In the beginning…
My name is Jane. I am a 26 year old Cree woman who was born and raised in a small community in Manitoba, but I have lived all my adult life in Winnipeg.
I have four children…all are in care. The oldest is 10, and a permanent ward of the system. His father was an older relative of mine who raped me when I was 15. Physical, sexual and emotional abuse were my realities growing up.
I have always been on welfare, as were my parents. Both of them went to residential school and were not able to teach me much, except how to drink. I figure that I’ve been an alcoholic for nearly 12 years. The alcohol paved the way for other drugs and the need to turn tricks or steal to support my habits.
I have had a string of relationships (if you can call them that), including attempts to create a family, sobering up, then back to the streets and running from help.
Instead of family life, each of these relationships left me battered, beaten and confused, with one more baby that I didn’t know how to take care of. The drinking and drugs numbed the pain of watching them being taken away from me.
I hit bottom nearly seven months ago. I was found bloody and bruised on Austin Street and taken to Main Street Project to dry out. I knew that my life needed to be different, or I would die. I wanted my kids back with me. I wanted to live, and I wanted their lives to be different. I was pissed off at the world and what it had done to me. I was alone and scared.
Through some time at a shelter, and someone to talk to, and a referral from a friend, I got into the Native Women’s Transition Centre. That was nearly 10 months ago and I am just now starting to feel different.
Five months later….
I have been clean and sober for nearly five months. It has been hard, very hard and sometimes I think that it would be much easier to go back to my old life. But I need my kids with me; they are my life; they are what drives me.

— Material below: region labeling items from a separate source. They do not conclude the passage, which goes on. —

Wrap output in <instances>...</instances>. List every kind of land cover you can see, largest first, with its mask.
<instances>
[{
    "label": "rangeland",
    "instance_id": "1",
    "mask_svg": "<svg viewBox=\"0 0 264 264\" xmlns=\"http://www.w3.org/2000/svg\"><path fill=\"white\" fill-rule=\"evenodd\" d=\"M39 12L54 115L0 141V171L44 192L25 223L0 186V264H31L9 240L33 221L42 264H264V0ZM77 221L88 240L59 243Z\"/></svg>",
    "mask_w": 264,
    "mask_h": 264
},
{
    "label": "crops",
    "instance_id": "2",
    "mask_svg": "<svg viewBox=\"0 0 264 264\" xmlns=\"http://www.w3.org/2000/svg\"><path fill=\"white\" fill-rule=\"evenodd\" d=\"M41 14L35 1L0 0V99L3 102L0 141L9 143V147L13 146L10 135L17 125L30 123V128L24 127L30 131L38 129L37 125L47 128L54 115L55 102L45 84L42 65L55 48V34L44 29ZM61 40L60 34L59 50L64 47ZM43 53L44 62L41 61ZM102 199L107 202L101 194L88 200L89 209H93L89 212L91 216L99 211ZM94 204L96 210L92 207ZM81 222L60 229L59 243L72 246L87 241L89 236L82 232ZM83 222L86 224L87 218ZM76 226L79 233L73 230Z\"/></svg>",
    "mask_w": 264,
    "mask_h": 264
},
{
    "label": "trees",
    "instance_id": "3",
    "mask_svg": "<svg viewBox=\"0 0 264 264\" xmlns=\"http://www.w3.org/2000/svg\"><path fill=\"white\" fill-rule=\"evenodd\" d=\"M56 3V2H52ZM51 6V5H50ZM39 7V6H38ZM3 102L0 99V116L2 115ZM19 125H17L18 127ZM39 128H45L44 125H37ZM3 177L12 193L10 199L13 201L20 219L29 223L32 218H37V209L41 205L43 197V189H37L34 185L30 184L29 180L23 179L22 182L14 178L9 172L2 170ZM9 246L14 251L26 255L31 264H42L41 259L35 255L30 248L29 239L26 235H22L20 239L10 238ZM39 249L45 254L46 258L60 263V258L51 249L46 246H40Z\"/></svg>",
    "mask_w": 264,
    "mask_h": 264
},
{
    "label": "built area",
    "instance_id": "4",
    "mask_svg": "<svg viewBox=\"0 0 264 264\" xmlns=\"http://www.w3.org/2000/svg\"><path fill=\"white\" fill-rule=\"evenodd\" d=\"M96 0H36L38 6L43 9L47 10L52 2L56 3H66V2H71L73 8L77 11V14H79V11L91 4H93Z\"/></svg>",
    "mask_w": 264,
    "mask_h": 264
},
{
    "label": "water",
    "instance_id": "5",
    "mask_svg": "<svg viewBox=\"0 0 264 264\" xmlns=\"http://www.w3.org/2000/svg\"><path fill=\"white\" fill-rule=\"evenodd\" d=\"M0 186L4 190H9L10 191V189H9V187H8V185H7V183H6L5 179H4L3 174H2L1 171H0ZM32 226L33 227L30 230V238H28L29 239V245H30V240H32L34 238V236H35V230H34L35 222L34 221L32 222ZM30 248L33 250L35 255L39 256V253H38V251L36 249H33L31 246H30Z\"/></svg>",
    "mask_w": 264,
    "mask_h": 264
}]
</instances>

I started to get visitation rights two months and eleven days ago. These visits give me strength and are my hope for the future. The Centre helped me arrange them, and provides the safe place to visit. My kids are changing so fast, and I really need to be with them. I cry a lot at night, because I know that my eldest will never be able to be part of our family again. I have some goals and a plan. I am starting to see a difference in me, and some possibilities for a future. I am not as angry as I used to be. I know that my healing will be a journey that I will be on for the rest of my life.
Some days I feel more confident. Every day I still feel scared.
I have good people around me. Women who understand me and don’t judge me. They look for my gifts, and help me find my strengths. I’m not ashamed to be Aboriginal anymore. These women are patient with me, and I am learning patience from them. I am starting to think that I may have more opportunities than I ever imagined. My journey has been hard, and it probably always will be. I have stumbled and fallen, but now someone is there to help me up. Someone who believes in me. That’s a first for me.
My kids give me focus away from my old life. I will get them back. Maybe my sister will start talking to me again! I have a chance, a chance that I will continue to use until I make it.